**TASK TO COMPLETE:**
Every line of the material is to be transcribed verbatim, with images omitted.

**DATA FOR REVIEW:**
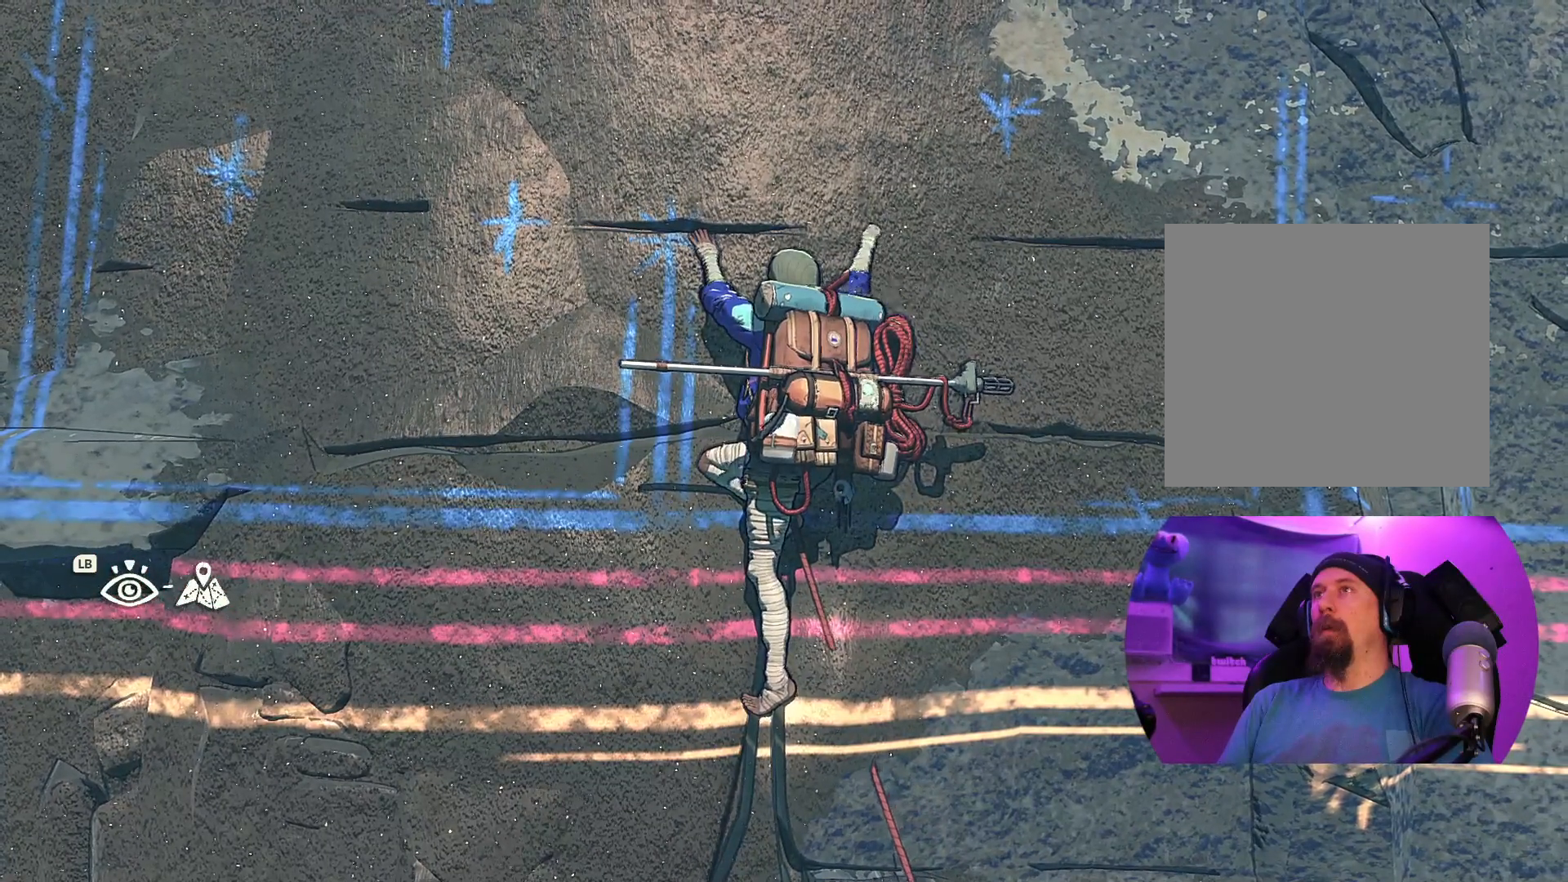
{"buttons": [], "left_stick": "center", "right_stick": "center", "events": [[384, "left_stick", "center"], [434, "left_stick", "down"], [484, "left_stick", "center"]]}
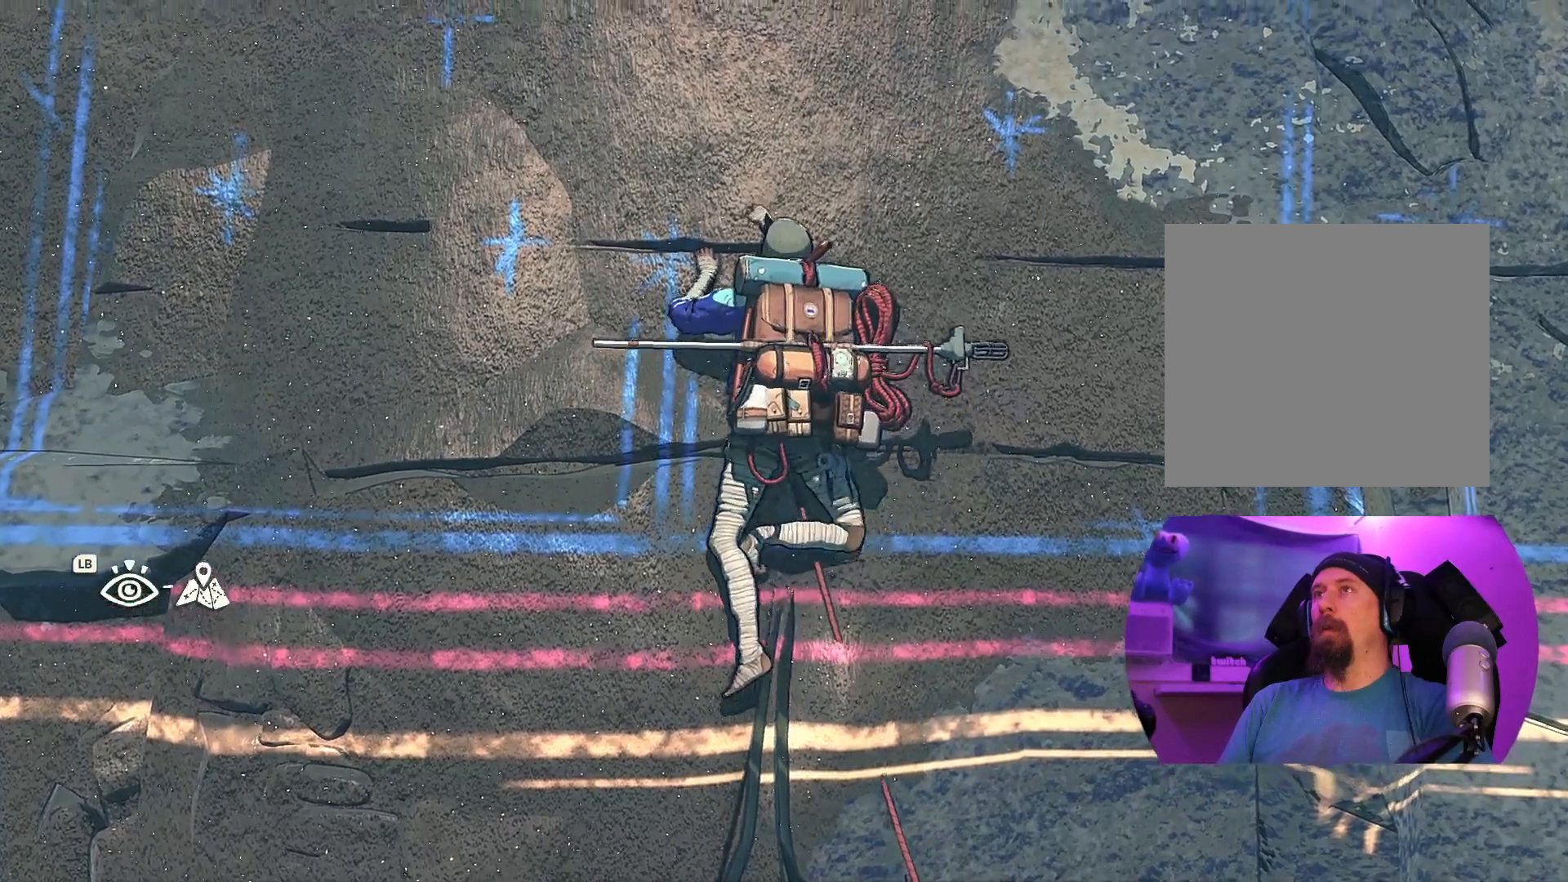
{"buttons": ["R1"], "left_stick": "center", "right_stick": "center", "events": [[50, "R1", "down"]]}
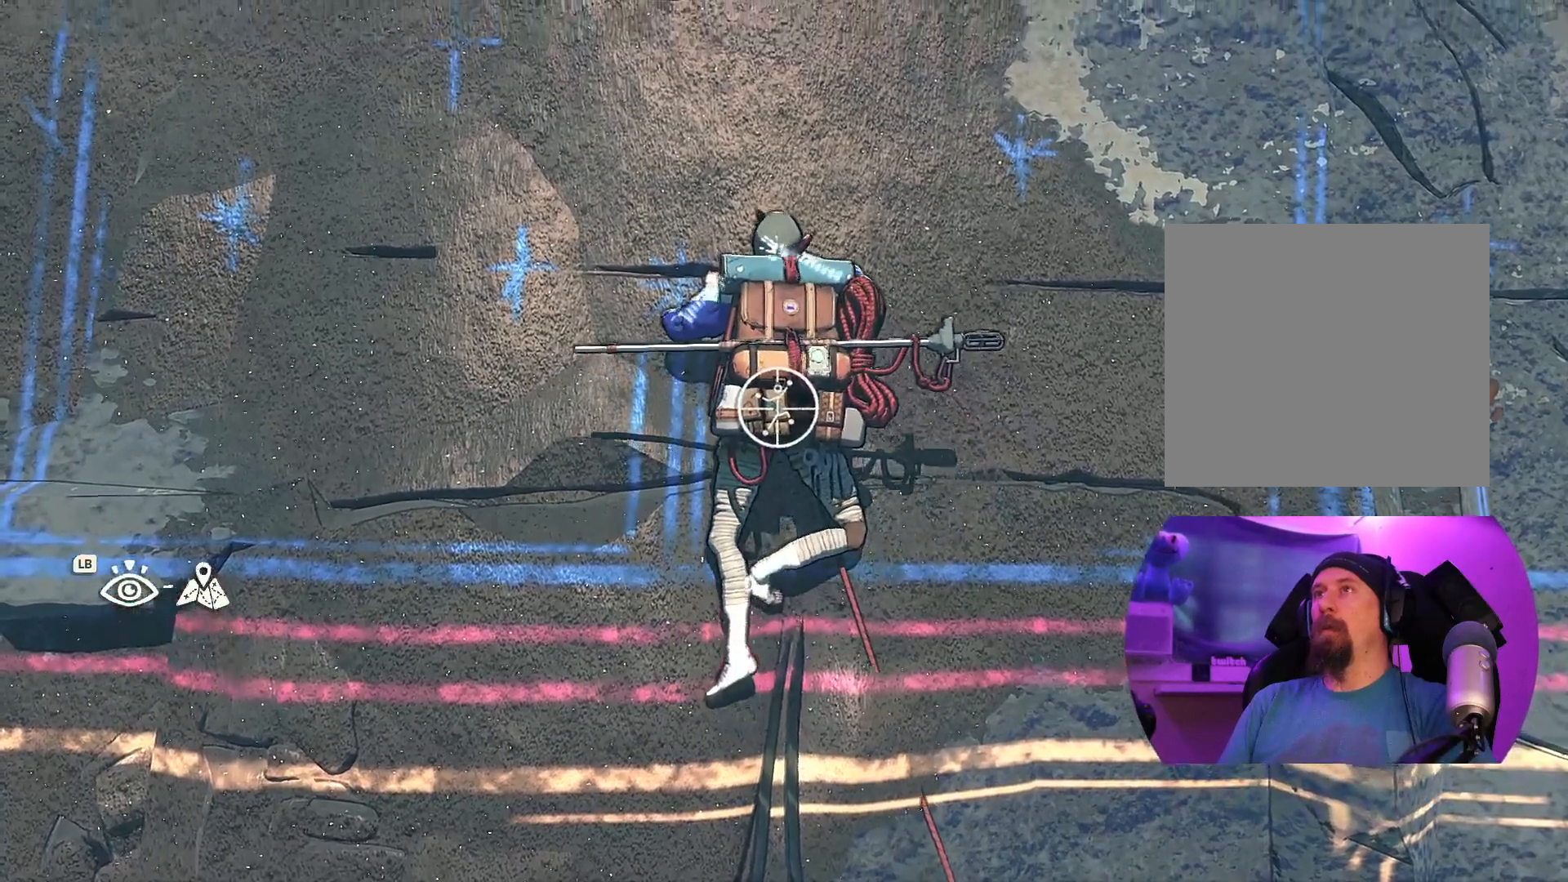
{"buttons": ["R1"], "left_stick": "down", "right_stick": "center", "events": [[134, "left_stick", "down"]]}
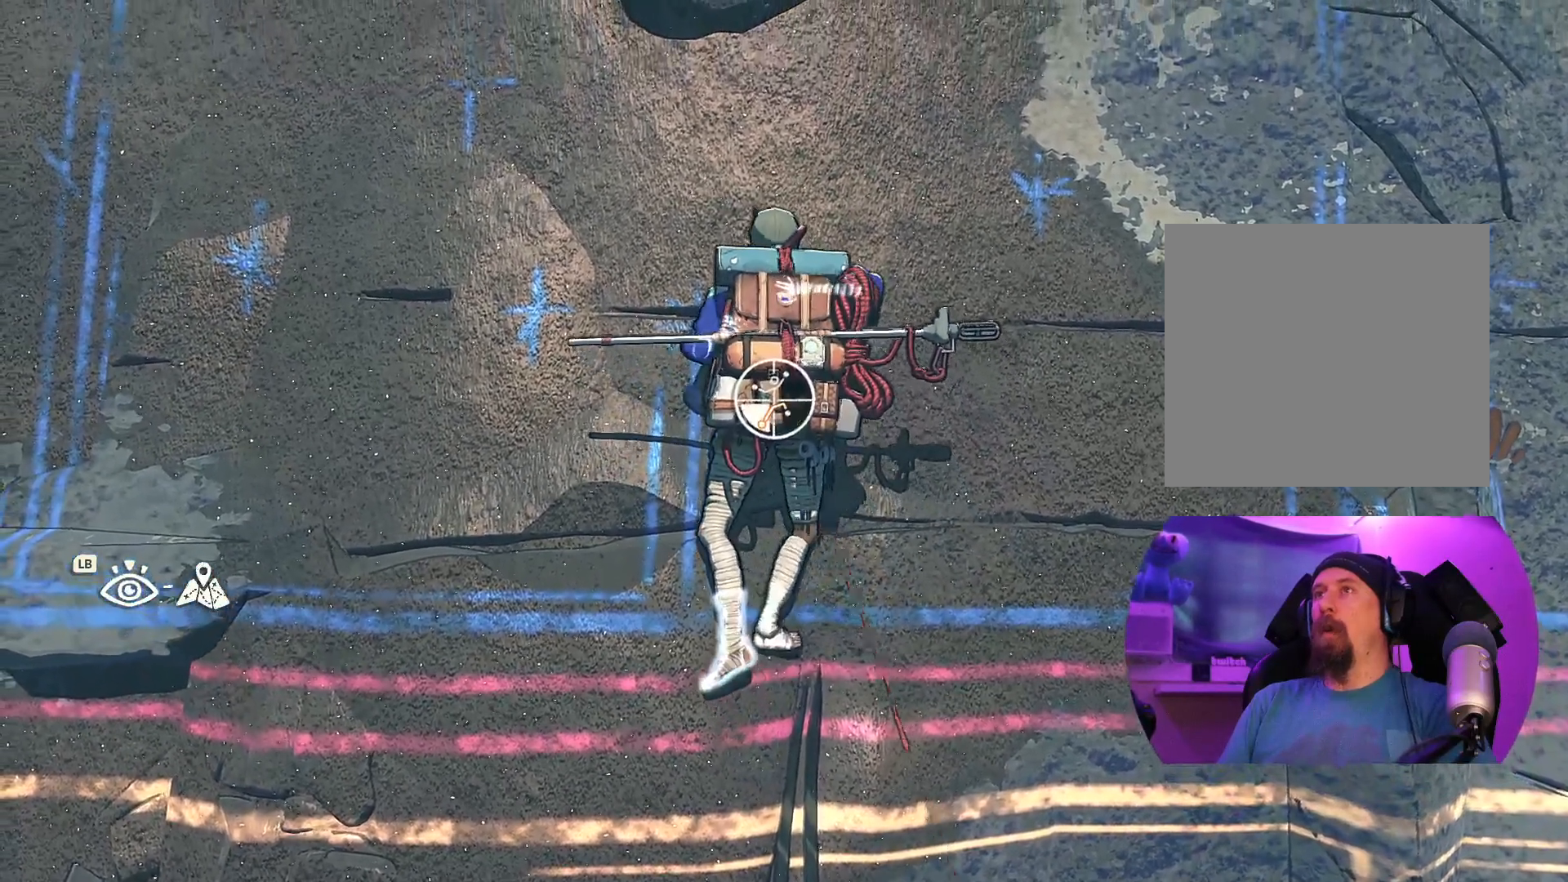
{"buttons": [], "left_stick": "up-left", "right_stick": "center", "events": [[134, "R1", "up"], [184, "left_stick", "up-left"]]}
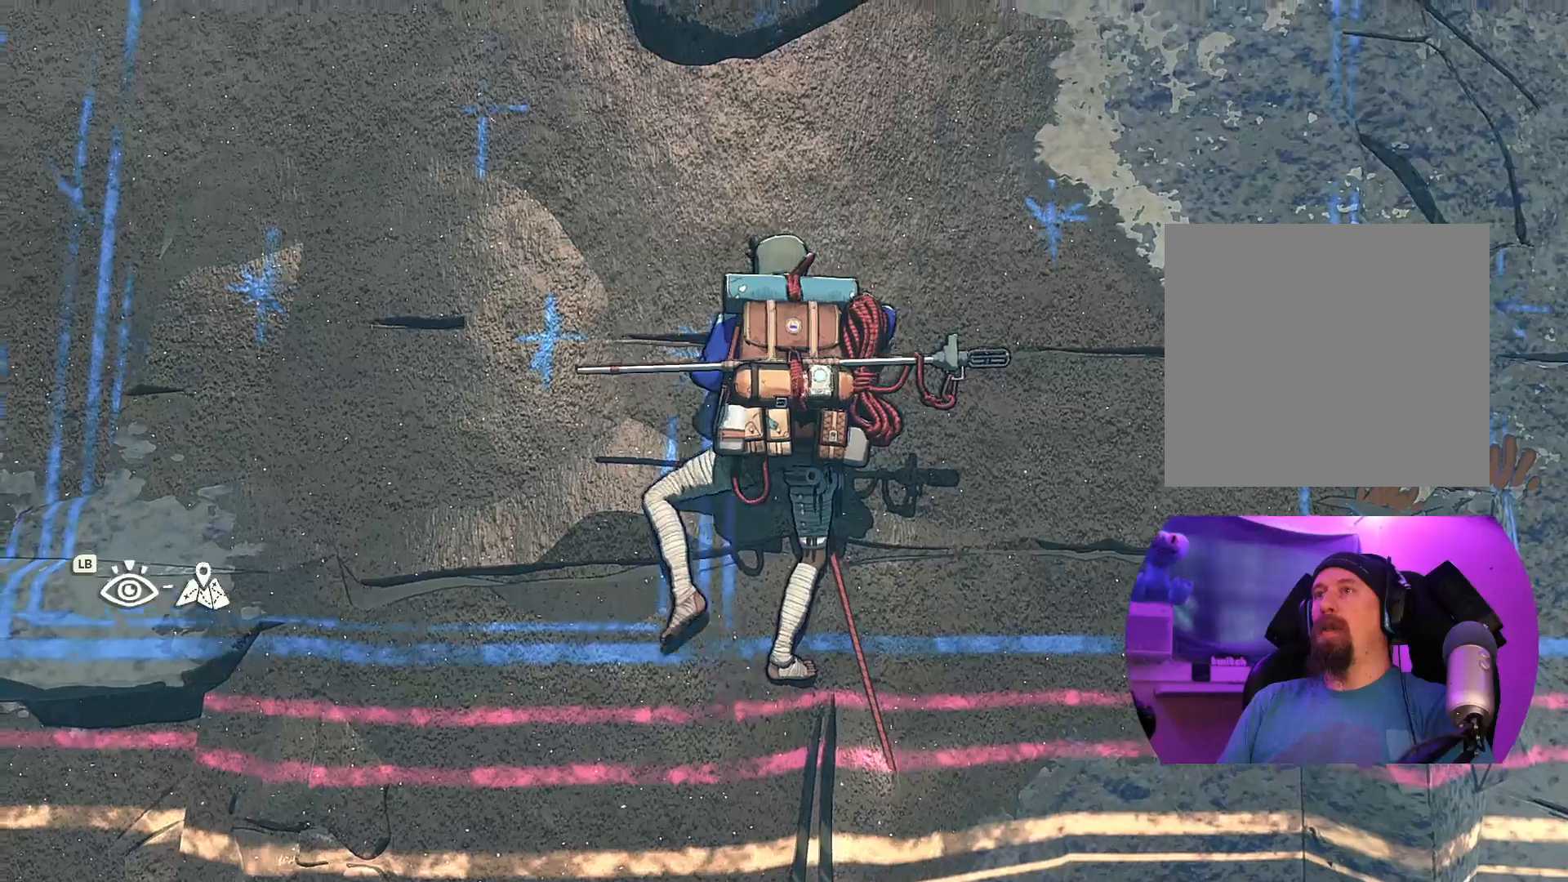
{"buttons": ["R1"], "left_stick": "center", "right_stick": "center", "events": [[17, "left_stick", "center"], [234, "R1", "down"]]}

**TASK OUTPUT:**
{"buttons": [], "left_stick": "center", "right_stick": "center", "events": [[384, "left_stick", "center"], [434, "left_stick", "down"], [484, "left_stick", "center"]]}
{"buttons": ["R1"], "left_stick": "center", "right_stick": "center", "events": [[50, "R1", "down"]]}
{"buttons": ["R1"], "left_stick": "down", "right_stick": "center", "events": [[134, "left_stick", "down"]]}
{"buttons": [], "left_stick": "up-left", "right_stick": "center", "events": [[134, "R1", "up"], [184, "left_stick", "up-left"]]}
{"buttons": ["R1"], "left_stick": "center", "right_stick": "center", "events": [[17, "left_stick", "center"], [234, "R1", "down"]]}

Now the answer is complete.